──────── Texte présenté

J’admire beaucoup moins certaines nouveautés de détail, ces projets d’assemblées libres et se réunissant régulièrement, et tous ces pressentimens du gouvernement représentatif dont on a beaucoup trop loué Fénelon. L’invention ne lui en était pas propre, car l’Angleterre lui en fournissait des exemples ; et elle pouvait bien être un manque de convenance à cause de son caractère, et d’à-propos à cause de son temps. Dans ces théories, le nouveau, tel que Fénelon l’imagine, est si incompatible avec ce qu’il veut conserver du passé, que ce n’est qu’une difficulté de plus ajoutée à toutes celles qu’il veut résoudre, outre qu’à y regarder d’un peu près, si les abus de la monarchie absolue y sont fort justement attaqués, c’est plutôt au profit de la noblesse que du peuple. Que le désir de trouver pour notre société nouvelle des origines merveilleuses, jusqu’au sein de la cour de Louis XIV, ne nous trompe donc pas sur les vues politiques de Fénelon ; tout cela est du domaine du chimérique, et la gloire des inventions durables en ce genre doit être laissée tout entière aux héroïques novateurs de 1789.

────────────────

- [Consigne 1]:
Mettez sous forme de tableau Markdown les lignes de données sur les spécimens, à partir de celle qui contient « collection date as typed: 31 Aug 1948 » jusqu'à celle qui contient « family: Hernandiaceae » incluse, en omettant les lignes vides. Le tableau aura deux colonnes : « N° » pour le numéro et « Contenu » pour la ligne.

──────── Lignes fournies

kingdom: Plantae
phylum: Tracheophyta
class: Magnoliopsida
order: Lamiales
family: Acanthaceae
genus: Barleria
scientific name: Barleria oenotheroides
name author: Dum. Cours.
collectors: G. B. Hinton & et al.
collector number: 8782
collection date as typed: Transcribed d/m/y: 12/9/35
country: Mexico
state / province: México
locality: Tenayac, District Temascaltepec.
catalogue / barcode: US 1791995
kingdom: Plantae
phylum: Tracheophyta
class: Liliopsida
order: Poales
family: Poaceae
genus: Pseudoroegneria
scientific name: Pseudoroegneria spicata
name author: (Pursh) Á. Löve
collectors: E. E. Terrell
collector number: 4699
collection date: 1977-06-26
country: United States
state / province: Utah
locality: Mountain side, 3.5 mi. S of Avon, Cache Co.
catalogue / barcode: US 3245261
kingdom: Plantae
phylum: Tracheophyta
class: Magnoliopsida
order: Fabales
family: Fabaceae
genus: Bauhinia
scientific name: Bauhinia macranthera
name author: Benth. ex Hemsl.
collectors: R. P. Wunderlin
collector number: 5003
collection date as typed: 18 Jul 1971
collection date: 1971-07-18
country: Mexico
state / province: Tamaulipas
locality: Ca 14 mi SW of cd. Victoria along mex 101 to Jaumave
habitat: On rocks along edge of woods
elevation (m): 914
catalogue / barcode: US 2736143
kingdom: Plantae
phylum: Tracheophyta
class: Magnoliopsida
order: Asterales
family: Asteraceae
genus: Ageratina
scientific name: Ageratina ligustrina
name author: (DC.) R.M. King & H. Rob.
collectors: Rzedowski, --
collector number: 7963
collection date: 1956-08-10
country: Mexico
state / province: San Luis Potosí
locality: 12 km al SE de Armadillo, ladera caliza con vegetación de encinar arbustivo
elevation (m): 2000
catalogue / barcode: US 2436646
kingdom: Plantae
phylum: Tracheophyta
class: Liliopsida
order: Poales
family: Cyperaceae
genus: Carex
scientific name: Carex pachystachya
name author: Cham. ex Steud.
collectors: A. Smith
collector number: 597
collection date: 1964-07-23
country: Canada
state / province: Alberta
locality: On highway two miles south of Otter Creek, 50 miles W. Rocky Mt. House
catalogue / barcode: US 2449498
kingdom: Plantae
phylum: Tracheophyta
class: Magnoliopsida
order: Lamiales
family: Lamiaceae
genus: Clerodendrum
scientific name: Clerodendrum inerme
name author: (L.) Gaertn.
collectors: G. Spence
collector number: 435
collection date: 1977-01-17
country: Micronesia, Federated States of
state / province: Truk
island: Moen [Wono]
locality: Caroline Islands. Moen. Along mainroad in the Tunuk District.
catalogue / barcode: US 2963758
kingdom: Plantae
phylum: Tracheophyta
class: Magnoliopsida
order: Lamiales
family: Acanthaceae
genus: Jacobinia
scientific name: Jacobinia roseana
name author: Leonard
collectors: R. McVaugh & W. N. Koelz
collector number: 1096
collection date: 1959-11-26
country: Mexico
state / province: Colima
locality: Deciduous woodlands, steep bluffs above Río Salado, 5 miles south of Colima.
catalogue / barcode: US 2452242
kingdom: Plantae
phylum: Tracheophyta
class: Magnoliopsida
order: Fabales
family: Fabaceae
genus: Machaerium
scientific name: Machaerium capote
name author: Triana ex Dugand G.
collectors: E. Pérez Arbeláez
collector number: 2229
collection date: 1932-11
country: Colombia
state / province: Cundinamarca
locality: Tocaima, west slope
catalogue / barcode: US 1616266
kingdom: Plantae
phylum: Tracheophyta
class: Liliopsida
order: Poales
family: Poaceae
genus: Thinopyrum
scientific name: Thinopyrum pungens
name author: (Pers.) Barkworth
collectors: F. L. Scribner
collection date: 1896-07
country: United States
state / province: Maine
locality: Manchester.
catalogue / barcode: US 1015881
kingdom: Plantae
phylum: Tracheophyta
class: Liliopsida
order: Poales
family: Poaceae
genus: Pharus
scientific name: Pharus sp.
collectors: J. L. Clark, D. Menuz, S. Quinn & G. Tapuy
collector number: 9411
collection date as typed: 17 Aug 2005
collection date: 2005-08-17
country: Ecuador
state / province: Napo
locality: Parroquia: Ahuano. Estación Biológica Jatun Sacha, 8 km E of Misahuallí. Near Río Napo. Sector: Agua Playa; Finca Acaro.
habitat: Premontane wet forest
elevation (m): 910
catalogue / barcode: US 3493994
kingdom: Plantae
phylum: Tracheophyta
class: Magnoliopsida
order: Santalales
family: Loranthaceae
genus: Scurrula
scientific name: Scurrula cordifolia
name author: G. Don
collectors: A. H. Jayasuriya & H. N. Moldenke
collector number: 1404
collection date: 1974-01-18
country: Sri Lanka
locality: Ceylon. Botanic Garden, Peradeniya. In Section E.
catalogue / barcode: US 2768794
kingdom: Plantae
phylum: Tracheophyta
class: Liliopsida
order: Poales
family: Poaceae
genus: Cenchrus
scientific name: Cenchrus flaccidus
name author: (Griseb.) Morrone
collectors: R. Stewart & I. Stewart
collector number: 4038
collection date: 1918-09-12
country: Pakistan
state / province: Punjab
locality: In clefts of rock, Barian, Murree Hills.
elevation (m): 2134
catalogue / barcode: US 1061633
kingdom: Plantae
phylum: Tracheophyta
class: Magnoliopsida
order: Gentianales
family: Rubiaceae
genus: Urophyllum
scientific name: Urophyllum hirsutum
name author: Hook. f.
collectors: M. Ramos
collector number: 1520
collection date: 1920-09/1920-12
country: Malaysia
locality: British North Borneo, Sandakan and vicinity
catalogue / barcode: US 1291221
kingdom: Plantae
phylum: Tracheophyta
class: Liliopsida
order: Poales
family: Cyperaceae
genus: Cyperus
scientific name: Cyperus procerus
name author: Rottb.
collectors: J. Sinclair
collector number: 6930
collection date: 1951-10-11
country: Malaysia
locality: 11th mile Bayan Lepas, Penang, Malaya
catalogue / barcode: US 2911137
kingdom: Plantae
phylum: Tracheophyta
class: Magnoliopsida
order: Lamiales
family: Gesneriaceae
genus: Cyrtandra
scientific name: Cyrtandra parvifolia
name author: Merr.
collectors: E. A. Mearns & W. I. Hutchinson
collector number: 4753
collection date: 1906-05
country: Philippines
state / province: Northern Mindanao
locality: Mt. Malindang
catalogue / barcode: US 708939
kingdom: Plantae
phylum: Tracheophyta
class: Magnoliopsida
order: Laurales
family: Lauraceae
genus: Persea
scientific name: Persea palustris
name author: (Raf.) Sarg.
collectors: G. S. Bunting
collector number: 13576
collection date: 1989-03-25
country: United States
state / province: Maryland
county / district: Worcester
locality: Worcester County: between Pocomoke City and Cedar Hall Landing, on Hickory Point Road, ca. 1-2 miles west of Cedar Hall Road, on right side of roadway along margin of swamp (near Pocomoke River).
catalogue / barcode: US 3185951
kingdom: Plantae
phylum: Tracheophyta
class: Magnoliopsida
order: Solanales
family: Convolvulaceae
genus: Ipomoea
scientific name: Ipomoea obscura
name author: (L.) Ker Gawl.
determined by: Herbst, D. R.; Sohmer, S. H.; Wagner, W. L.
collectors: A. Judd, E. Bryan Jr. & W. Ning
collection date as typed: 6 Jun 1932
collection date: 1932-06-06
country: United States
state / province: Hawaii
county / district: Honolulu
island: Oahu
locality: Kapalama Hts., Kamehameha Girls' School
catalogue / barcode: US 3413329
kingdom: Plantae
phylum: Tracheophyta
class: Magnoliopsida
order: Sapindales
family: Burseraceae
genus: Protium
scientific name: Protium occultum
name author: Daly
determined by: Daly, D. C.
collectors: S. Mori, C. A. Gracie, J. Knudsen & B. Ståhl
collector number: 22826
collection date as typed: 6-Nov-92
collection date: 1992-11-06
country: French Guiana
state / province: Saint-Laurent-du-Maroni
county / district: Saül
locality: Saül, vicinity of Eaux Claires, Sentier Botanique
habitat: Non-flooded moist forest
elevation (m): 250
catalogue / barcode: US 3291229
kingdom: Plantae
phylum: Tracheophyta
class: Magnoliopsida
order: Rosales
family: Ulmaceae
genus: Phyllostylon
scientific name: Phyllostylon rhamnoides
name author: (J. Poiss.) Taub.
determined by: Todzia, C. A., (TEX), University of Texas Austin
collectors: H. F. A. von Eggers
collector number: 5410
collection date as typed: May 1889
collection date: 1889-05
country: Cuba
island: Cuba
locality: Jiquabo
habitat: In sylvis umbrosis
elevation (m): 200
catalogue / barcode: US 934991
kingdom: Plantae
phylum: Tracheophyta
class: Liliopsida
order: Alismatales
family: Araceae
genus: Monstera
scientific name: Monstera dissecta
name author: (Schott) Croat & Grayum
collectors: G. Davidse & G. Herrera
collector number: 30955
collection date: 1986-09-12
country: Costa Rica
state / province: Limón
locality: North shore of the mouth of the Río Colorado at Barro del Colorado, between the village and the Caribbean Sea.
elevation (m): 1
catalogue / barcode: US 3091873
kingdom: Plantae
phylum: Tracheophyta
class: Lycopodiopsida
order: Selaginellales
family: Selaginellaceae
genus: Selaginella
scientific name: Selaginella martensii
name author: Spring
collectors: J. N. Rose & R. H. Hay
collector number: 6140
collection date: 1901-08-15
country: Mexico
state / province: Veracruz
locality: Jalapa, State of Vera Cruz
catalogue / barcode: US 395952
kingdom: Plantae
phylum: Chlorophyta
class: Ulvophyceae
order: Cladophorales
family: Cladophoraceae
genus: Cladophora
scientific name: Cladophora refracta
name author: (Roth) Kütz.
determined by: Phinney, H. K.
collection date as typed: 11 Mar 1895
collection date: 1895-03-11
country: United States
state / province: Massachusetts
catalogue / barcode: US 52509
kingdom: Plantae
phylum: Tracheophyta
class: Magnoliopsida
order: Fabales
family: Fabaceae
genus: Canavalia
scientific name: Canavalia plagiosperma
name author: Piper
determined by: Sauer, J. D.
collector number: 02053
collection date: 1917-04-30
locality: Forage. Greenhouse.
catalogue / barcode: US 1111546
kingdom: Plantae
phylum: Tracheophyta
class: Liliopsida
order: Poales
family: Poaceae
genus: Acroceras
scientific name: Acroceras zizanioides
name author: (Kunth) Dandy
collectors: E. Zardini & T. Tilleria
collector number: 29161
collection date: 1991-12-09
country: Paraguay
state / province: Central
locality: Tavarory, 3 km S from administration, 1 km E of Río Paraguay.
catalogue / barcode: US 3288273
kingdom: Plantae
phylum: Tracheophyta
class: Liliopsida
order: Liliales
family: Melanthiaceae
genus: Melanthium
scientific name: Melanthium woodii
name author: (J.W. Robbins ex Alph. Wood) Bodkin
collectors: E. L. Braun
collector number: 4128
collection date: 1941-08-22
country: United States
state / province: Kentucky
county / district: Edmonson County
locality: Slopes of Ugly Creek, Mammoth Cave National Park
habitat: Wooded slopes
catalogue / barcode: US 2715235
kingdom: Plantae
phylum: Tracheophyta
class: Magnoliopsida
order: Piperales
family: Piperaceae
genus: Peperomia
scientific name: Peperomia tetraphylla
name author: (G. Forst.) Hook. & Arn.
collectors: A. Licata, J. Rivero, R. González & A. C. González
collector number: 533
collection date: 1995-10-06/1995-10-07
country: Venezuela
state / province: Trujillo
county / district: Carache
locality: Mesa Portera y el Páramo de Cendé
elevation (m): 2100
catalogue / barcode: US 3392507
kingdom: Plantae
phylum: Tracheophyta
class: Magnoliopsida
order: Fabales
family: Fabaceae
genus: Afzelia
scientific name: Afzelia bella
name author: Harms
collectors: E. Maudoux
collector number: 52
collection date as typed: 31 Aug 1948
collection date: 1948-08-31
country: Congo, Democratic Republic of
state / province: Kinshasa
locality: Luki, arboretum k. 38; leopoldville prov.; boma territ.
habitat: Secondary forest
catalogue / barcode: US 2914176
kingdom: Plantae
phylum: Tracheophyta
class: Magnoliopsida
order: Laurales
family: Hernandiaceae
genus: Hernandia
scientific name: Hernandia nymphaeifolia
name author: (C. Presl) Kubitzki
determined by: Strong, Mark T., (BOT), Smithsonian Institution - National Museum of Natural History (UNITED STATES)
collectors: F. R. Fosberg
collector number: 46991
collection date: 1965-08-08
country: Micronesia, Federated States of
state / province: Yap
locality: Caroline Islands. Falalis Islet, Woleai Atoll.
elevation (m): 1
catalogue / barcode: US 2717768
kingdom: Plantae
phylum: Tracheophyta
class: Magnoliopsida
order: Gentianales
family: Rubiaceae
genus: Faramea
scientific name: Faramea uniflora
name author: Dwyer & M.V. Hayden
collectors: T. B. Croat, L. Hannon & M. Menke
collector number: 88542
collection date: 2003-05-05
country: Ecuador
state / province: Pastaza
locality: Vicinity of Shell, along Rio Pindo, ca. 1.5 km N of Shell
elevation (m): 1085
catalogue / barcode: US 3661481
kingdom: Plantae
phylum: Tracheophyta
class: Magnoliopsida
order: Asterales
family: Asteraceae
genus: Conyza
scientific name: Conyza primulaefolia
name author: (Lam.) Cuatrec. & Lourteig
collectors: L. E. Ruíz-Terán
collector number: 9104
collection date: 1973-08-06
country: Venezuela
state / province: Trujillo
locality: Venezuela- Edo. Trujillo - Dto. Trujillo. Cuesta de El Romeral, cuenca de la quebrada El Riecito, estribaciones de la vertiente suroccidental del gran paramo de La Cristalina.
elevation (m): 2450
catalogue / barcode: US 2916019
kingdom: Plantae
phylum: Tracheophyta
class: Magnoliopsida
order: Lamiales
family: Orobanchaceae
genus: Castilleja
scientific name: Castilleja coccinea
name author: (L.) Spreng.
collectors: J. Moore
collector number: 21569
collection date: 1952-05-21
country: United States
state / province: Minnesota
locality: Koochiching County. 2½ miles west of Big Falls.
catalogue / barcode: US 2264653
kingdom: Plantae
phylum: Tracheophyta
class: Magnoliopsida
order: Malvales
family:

────────────────

- [Consigne 2]:
Recopiez intégralement le passage sur Fénelon.

- [Réponse attendue 1]:
| N° | Contenu |
|---|---|
| 1 | collection date as typed: 31 Aug 1948 |
| 2 | collection date: 1948-08-31 |
| 3 | country: Congo, Democratic Republic of |
| 4 | state / province: Kinshasa |
| 5 | locality: Luki, arboretum k. 38; leopoldville prov.; boma territ. |
| 6 | habitat: Secondary forest |
| 7 | catalogue / barcode: US 2914176 |
| 8 | kingdom: Plantae |
| 9 | phylum: Tracheophyta |
| 10 | class: Magnoliopsida |
| 11 | order: Laurales |
| 12 | family: Hernandiaceae |

- [Réponse attendue 2]:
J’admire beaucoup moins certaines nouveautés de détail, ces projets d’assemblées libres et se réunissant régulièrement, et tous ces pressentimens du gouvernement représentatif dont on a beaucoup trop loué Fénelon. L’invention ne lui en était pas propre, car l’Angleterre lui en fournissait des exemples ; et elle pouvait bien être un manque de convenance à cause de son caractère, et d’à-propos à cause de son temps. Dans ces théories, le nouveau, tel que Fénelon l’imagine, est si incompatible avec ce qu’il veut conserver du passé, que ce n’est qu’une difficulté de plus ajoutée à toutes celles qu’il veut résoudre, outre qu’à y regarder d’un peu près, si les abus de la monarchie absolue y sont fort justement attaqués, c’est plutôt au profit de la noblesse que du peuple. Que le désir de trouver pour notre société nouvelle des origines merveilleuses, jusqu’au sein de la cour de Louis XIV, ne nous trompe donc pas sur les vues politiques de Fénelon ; tout cela est du domaine du chimérique, et la gloire des inventions durables en ce genre doit être laissée tout entière aux héroïques novateurs de 1789.